Can Apple Read Your iMessages?
There are certain categories of information which we do not provide to law enforcement or any other group because we choose not to retain it.
For example, conversations which take place over iMessage and FaceTime are protected by end-to-end encryption so no one but the sender and receiver can see or read them. Apple cannot decrypt that data.
All you need to do is run the following simple experiment: First, lose your iPhone. Now change your password using Apple’s iForgot service (this requires you to answer some simple security questions or provide a recovery email). Now go to an Apple store and shell out a fortune buying a new phone.
If you can recover your recent iMessages onto a new iPhone -- as I was able to do in an Apple store this afternoon -- then Apple isn’t protecting your iMessages with your password or with a device key. Too bad.
This seems to be confirmed by this Ask Different answer and Hacker News. In other words, the end-to-end encryption is beside the point if iCloud backups are involved. Apple’s privacy statement seems to be strictly true but misleading.

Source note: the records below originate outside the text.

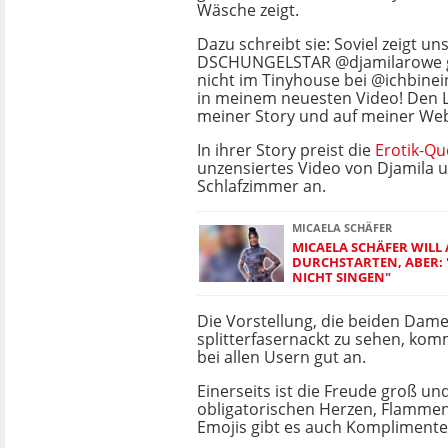
Wäsche zeigt.
Dazu schreibt sie: Soviel zeigt un
DSCHUNGELSTAR @djamilarowe 
nicht im Tinyhouse bei @ichbineins
in meinem neuesten Video! Den Li
meiner Story und auf meiner Web
In ihrer Story preist die
Erotik-Q
unzensiertes Video von Djamila u
Schlafzimmer an.
MICAELA SCHÄFER
MICAELA SCHÄFER WIL
DURCHSTARTEN, ABER: 
NICHT SINGEN"
Die Vorstellung, die beiden Dam
splitterfasernackt zu sehen, kom
bei allen Usern gut an.
Einerseits ist die Freude groß u
obligatorischen Herzen, Flammen
Emojis gibt es auch Komplimente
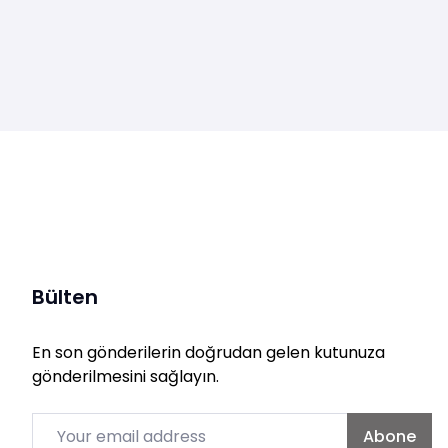
Bülten
En son gönderilerin doğrudan gelen kutunuza
gönderilmesini sağlayın.
Email
Abone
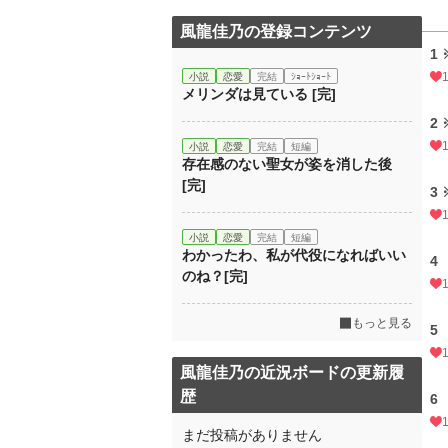
風龍佳乃の登録コンテンツ
1 
小説
恋愛
完結
ｼｮｰﾄｼｮｰﾄ
メリンダは見ている [完]
2 
小説
恋愛
完結
短編
存在感のない聖女が姿を消した後
[完]
3 
小説
恋愛
完結
短編
わかったわ、私が代役になればいい
4
のね？[完]
もっと見る
5
風龍佳乃の近況ボードの更新履
歴
6
まだ投稿がありません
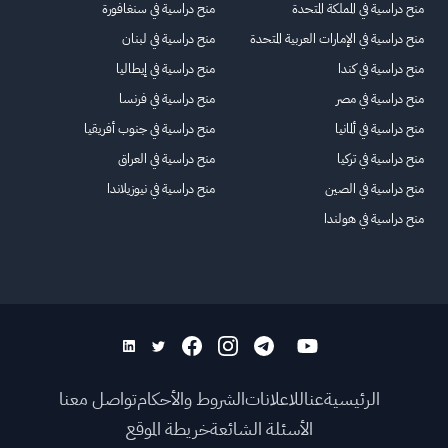
منح دراسية في المملكة المتحدة
منح دراسية في سنغافورة
منح دراسية في الإمارات العربية المتحدة
منح دراسية في لبنان
منح دراسية في كندا
منح دراسية في إيطاليا
منح دراسية في مصر
منح دراسية في فرنسا
منح دراسية في ألمانيا
منح دراسية في جنوب أفريقيا
منح دراسية في تركيا
منح دراسية في العراق
منح دراسية في الصين
منح دراسية في نيوزيلاندا
منح دراسية في هولندا
الرئيسية
عنا
للاعلانات
الشروط والأحكام
تواصل معنا
الأسئلة الشائعة
خريطة الموقع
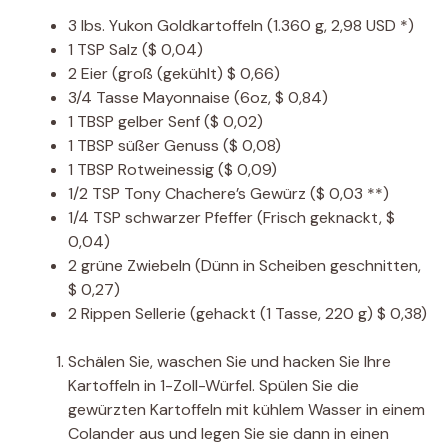
3
lbs.
Yukon Goldkartoffeln
(1.360 g, 2,98 USD *)
1
TSP
Salz
($ 0,04)
2
Eier
(groß (gekühlt) $ 0,66)
3/4
Tasse
Mayonnaise
(6oz, $ 0,84)
1
TBSP
gelber Senf
($ 0,02)
1
TBSP
süßer Genuss
($ 0,08)
1
TBSP
Rotweinessig
($ 0,09)
1/2
TSP
Tony Chachere’s Gewürz
($ 0,03 **)
1/4
TSP
schwarzer Pfeffer
(Frisch geknackt, $
0,04)
2
grüne Zwiebeln
(Dünn in Scheiben geschnitten,
$ 0,27)
2
Rippen
Sellerie
(gehackt (1 Tasse, 220 g) $ 0,38)
Schälen Sie, waschen Sie und hacken Sie Ihre
Kartoffeln in 1-Zoll-Würfel. Spülen Sie die
gewürzten Kartoffeln mit kühlem Wasser in einem
Colander aus und legen Sie sie dann in einen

Update (2013-10-19): Dan Goodin:
Ultimately, the QuarksLab researchers said that such man-in-the-middle exploits against the iMessage infrastructure require so much effort that they could probably be carried out only by three-letter agencies, and even then only under limited circumstances. But they went on to say there's no technical measure stopping Apple employees, working under a secret court order or otherwise, from performing the same kind of attack and making it completely transparent to the parties exchanging iMessages. Unlike third-party attacks, these insider exploits would require no tampering of end-user devices.